Both WABC and WNBC produce mini newscasts and other local content for taxis, which have deals with one or the other network.
Writes the Times:
Once dismissed as a moving billboard dominated by advertising for strip clubs and beer, the yellow cab (and its backseat screen) is emerging as an unlikely vehicle for marketing techniques more common to the Internet than to a beat-up Crown Victoria.
The number of advertisers - including national brands like AOL, Citibank and Sprint - has doubled since last year, with cabs featuring everything from commercials for Broadway shows to a political advocacy campaign by Human Rights Watch.
Riders can turn off the TVs, but the story says they usually don’t (85% keep them on). So the spots reach a captive audience, and one that has the money (or works for a company that has the money) to take a taxi.
On a personal note, I was in a New York cab Saturday night, and I noticed the screen featured a real-time map of exactly where our cab was in between Grand Central Terminal and an Irish pub called Fiddlesticks down in the Village.

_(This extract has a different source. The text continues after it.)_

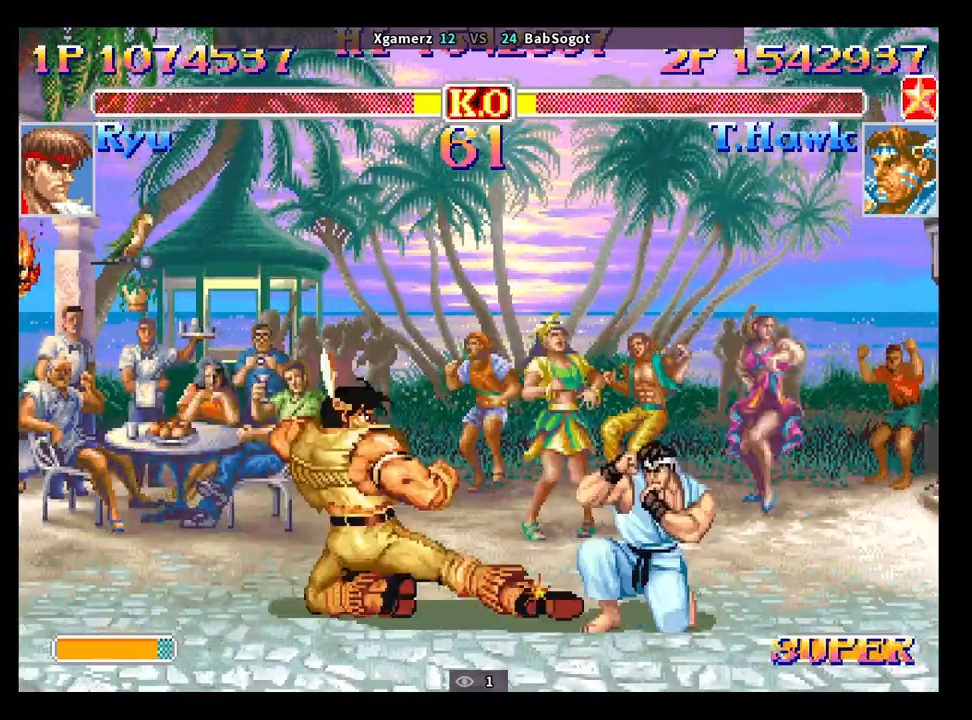
{"buttons": [], "left_stick": "center", "events": [[500, "left_stick", "center"]]}
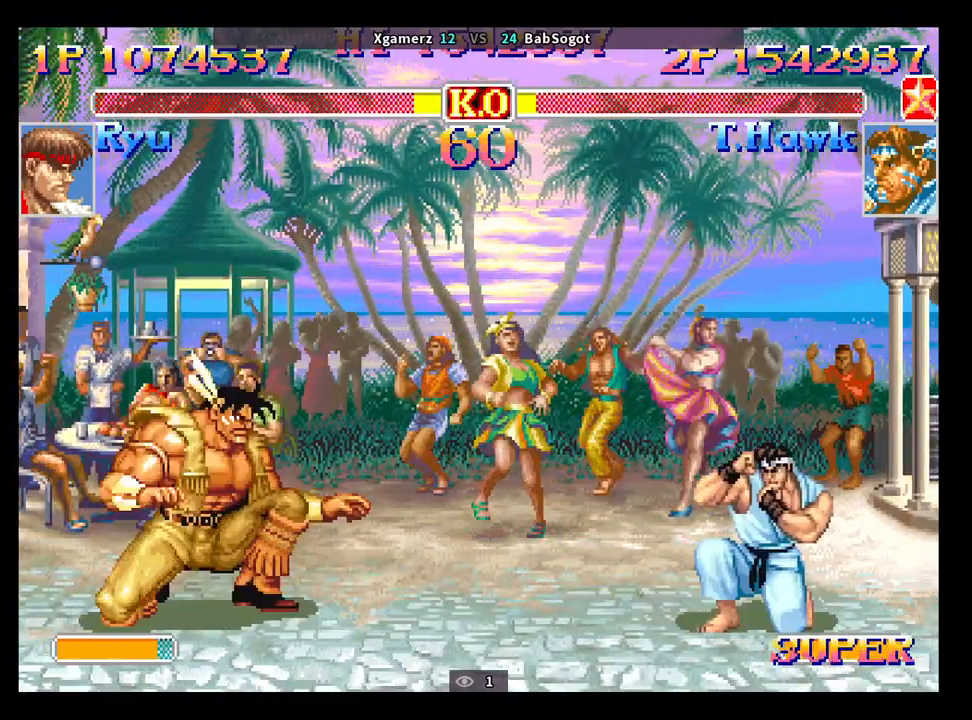
{"buttons": ["R2"], "left_stick": "down-left", "events": [[33, "left_stick", "right"], [383, "R2", "down"], [450, "left_stick", "down-left"]]}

The map highlighted parking garages–a half dozen or so of them at all times–along the route. Not restaurants or boutiques or gyms or churches, but parking garages.
I don’t recall if it was a WABC or WNBC taxi-cast–I was disoriented from the thousands of drunken Santas, elves and reindeers traipsing around the city for the goofy Santacon tradition.
But it struck me as way strange–and, frankly, a bad use of interactive technology–to highlight the one service that you most certainly will not be needing while sitting in a taxicab.